**Supplied records**
┌──

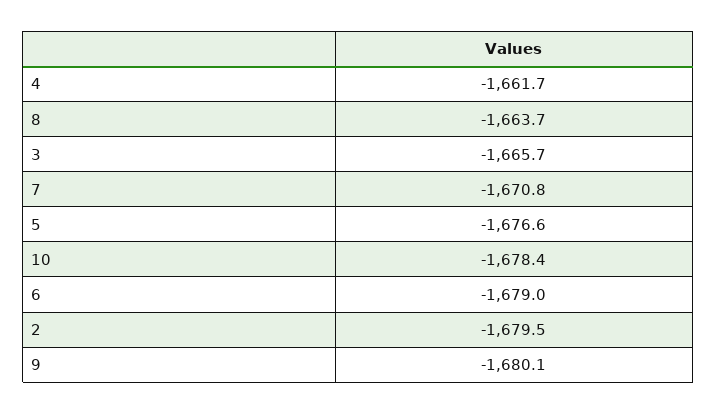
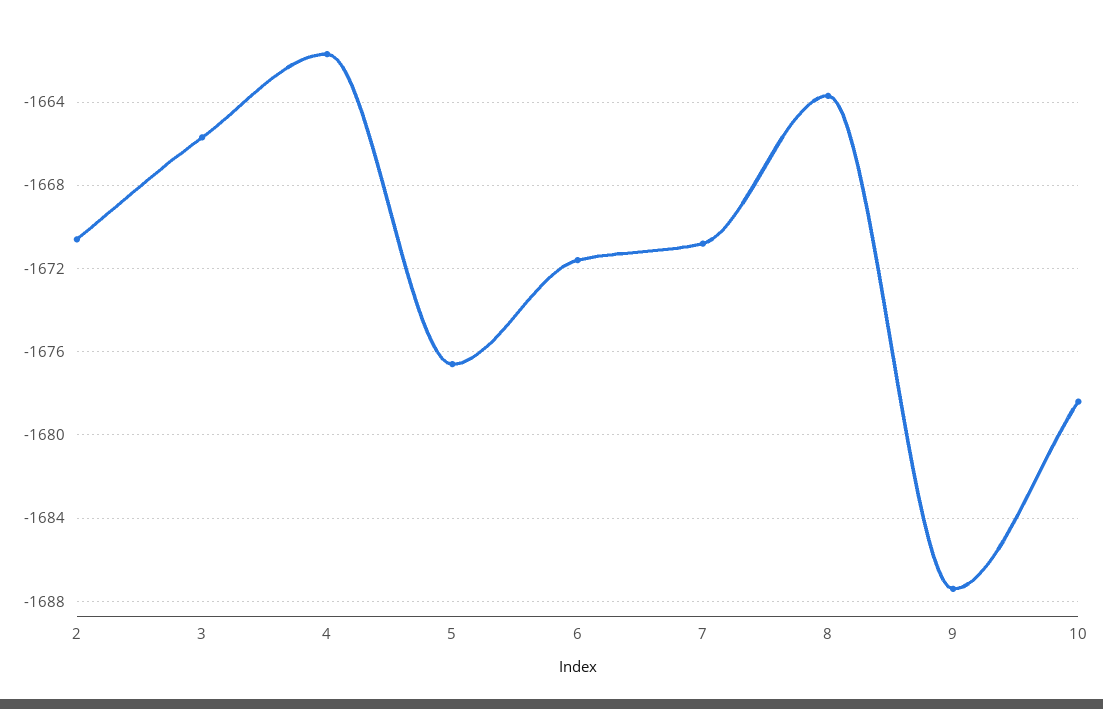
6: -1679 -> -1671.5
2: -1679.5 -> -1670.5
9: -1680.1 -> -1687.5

└──
┌──

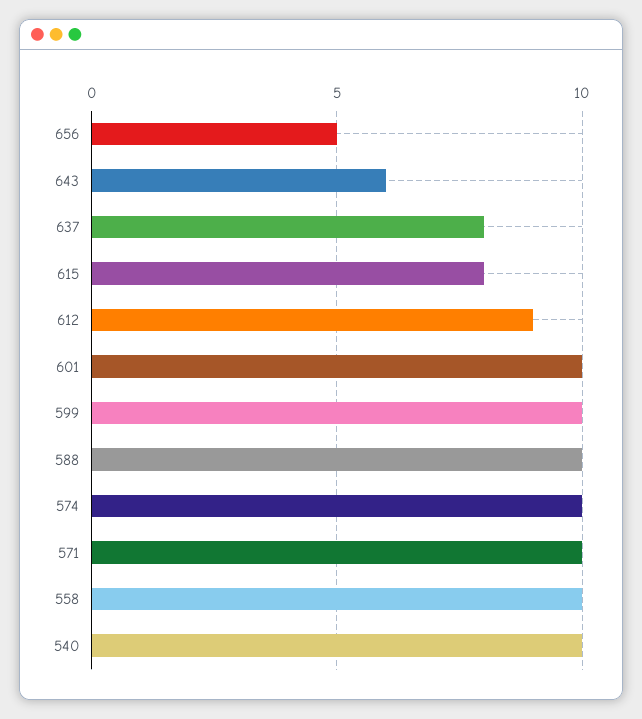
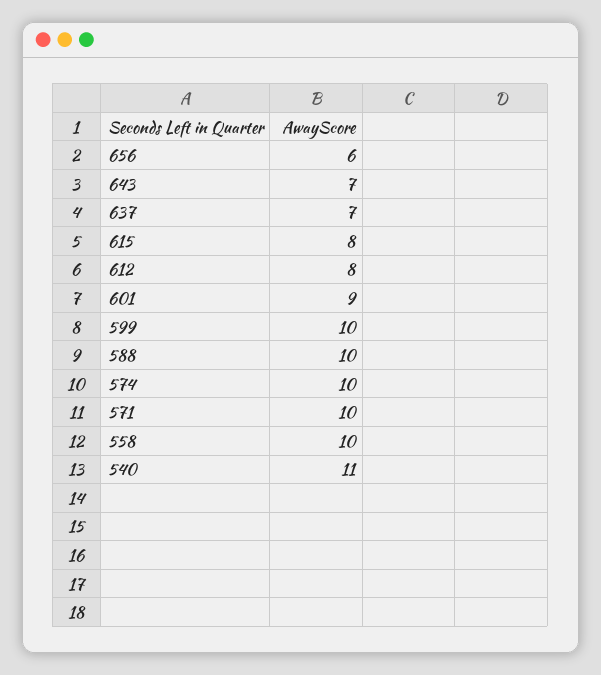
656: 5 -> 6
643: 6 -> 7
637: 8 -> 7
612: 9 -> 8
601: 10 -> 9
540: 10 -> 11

└──
┌──

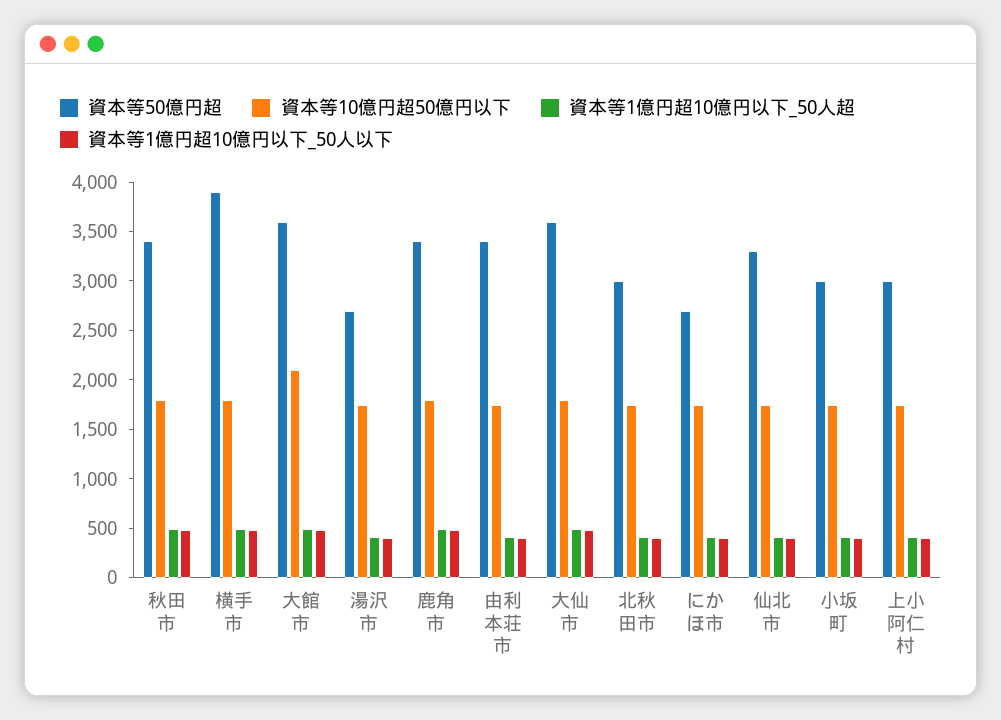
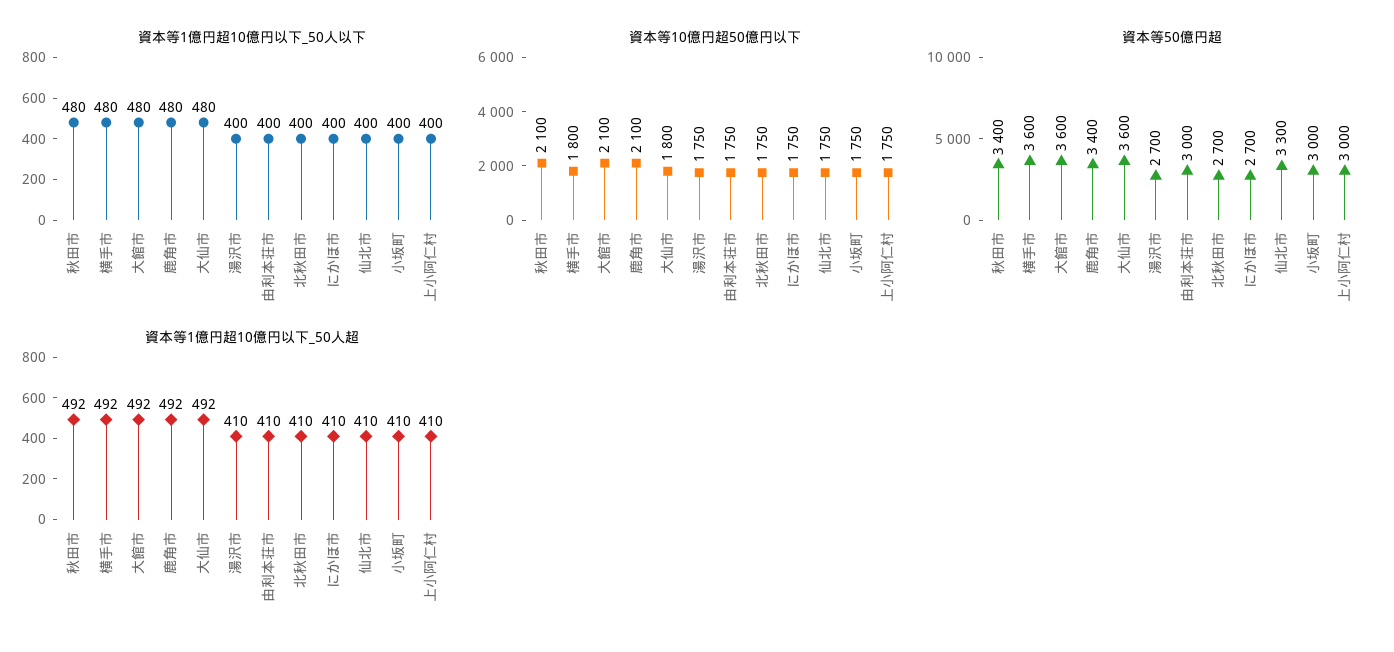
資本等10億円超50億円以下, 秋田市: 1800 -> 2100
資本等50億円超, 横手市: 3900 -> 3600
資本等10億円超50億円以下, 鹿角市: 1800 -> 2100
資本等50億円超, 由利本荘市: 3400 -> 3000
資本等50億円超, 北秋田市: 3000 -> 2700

└──

**What you will do**
Give again, word for word, every line of the listing above from the one with "資本等10億円超50億円以下, 秋田市: 1800 -> 2100" to the one with "資本等50億円超, 北秋田市: 3000 -> 2700", both inclusive, and nothing beyond them.

**Result**
資本等10億円超50億円以下, 秋田市: 1800 -> 2100
資本等50億円超, 横手市: 3900 -> 3600
資本等10億円超50億円以下, 鹿角市: 1800 -> 2100
資本等50億円超, 由利本荘市: 3400 -> 3000
資本等50億円超, 北秋田市: 3000 -> 2700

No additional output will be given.